Grid 4x4 but only runs 10 blocks?


I’m trying to run a simulation and i have to manipulate number of blocks and thread sizing. For threads I think there is a maximum of 512x512? and blocks have a 65535x65535 maximum. So anyways i setup my grid to be 4,4,1 and threads to bs 2,2,1 but it only runs 10 of the blocks in simulation and on the card.

Anyone know why this occurs?

there is a maximum of 512 threads
this info you can find with devicequery (or from the manual)

I also thought that the grid is 2D and the threads can be 3D but I’m not sure. The max of threadblocks in a grid is 65k in each direction. All this information you can find in the programming guide (some appendix).

How are you certain that only 10 blocks are executed?

When i run the program, it only outputs the data up to the 10 blocks

My program kernel for each thread will execute and spit out data. Currently it only does it up to 10 blocks.

i’m still not sure what the problem could be.

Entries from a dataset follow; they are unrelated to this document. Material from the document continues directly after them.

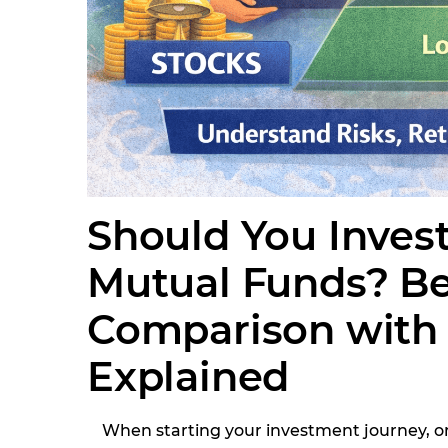
Should You Invest
Mutual Funds? B
Comparison with 
Explained
When starting your investment journey, 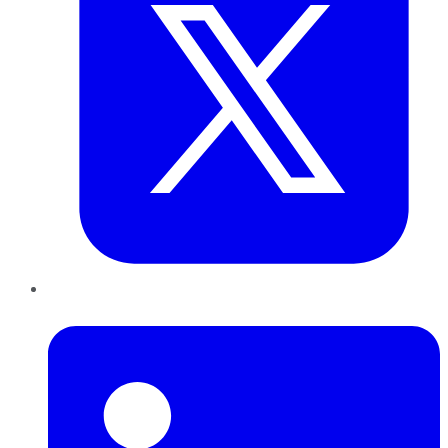
LinkedIn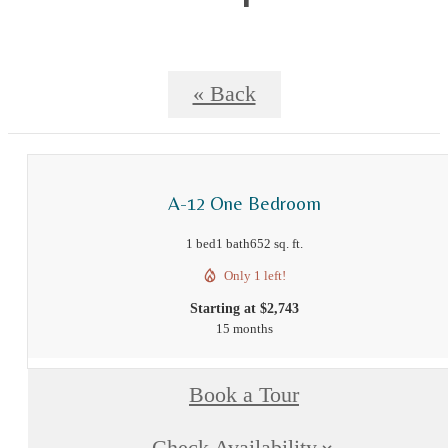
« Back
A-12 One Bedroom
1 bed
1 bath
652 sq. ft.
Only 1 left!
Starting at $2,743
15 months
Book a Tour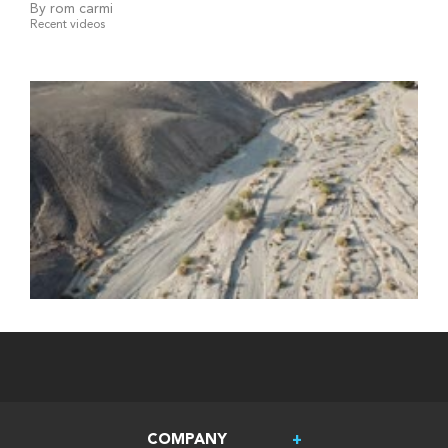
By rom carmi
Recent videos
COMPANY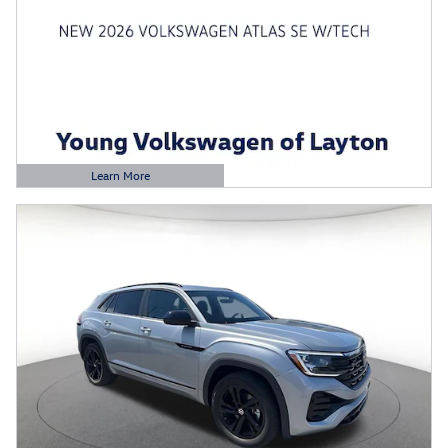
Learn More
Open Details Modal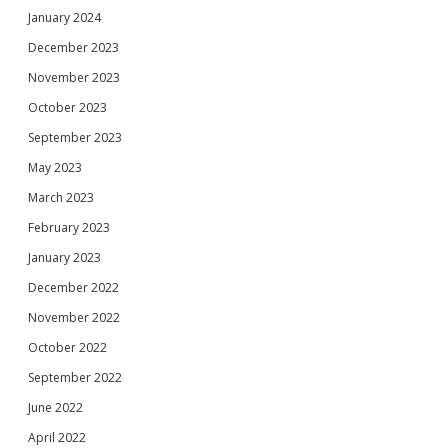
January 2024
December 2023
November 2023
October 2023
September 2023
May 2023
March 2023
February 2023
January 2023
December 2022
November 2022
October 2022
September 2022
June 2022
April 2022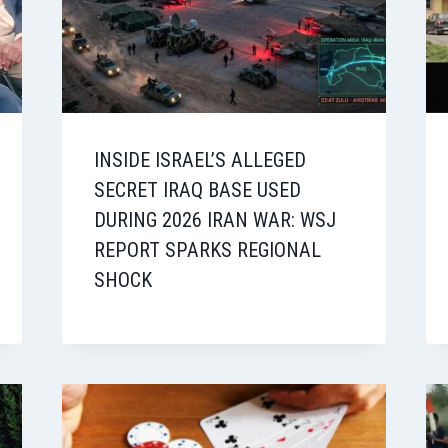
INSIDE ISRAEL’S ALLEGED
SECRET IRAQ BASE USED
DURING 2026 IRAN WAR: WSJ
REPORT SPARKS REGIONAL
SHOCK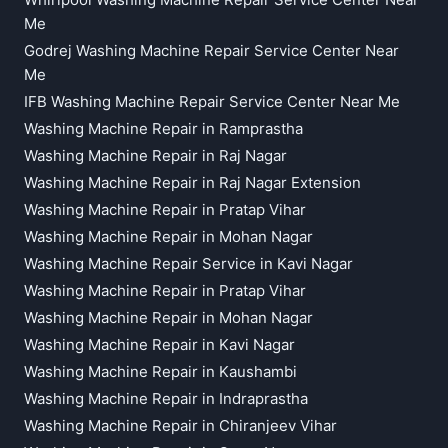
Whirlpool Washing Machine Repair Service Center Near
Me
Godrej Washing Machine Repair Service Center Near
Me
IFB Washing Machine Repair Service Center Near Me
Washing Machine Repair in Ramprastha
Washing Machine Repair in Raj Nagar
Washing Machine Repair in Raj Nagar Extension
Washing Machine Repair in Pratap Vihar
Washing Machine Repair in Mohan Nagar
Washing Machine Repair Service in Kavi Nagar
Washing Machine Repair in Pratap Vihar
Washing Machine Repair in Mohan Nagar
Washing Machine Repair in Kavi Nagar
Washing Machine Repair in Kaushambi
Washing Machine Repair in Indraprastha
Washing Machine Repair in Chiranjeev Vihar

as for grid, threads sizing if you do not specify a 3rd dimension value, i think it just defaults to 1 anyways.

I can try without but i dont think that helps.

could you post code? It is kind of hard to see what might be wrong.

The code is quite long and convoluted but I figured out the problem.

It was due to me trying to copy all memory i was working with to the output in every thread instead of just what the thread should touch.

So this is an FYI in case this happens to anyone.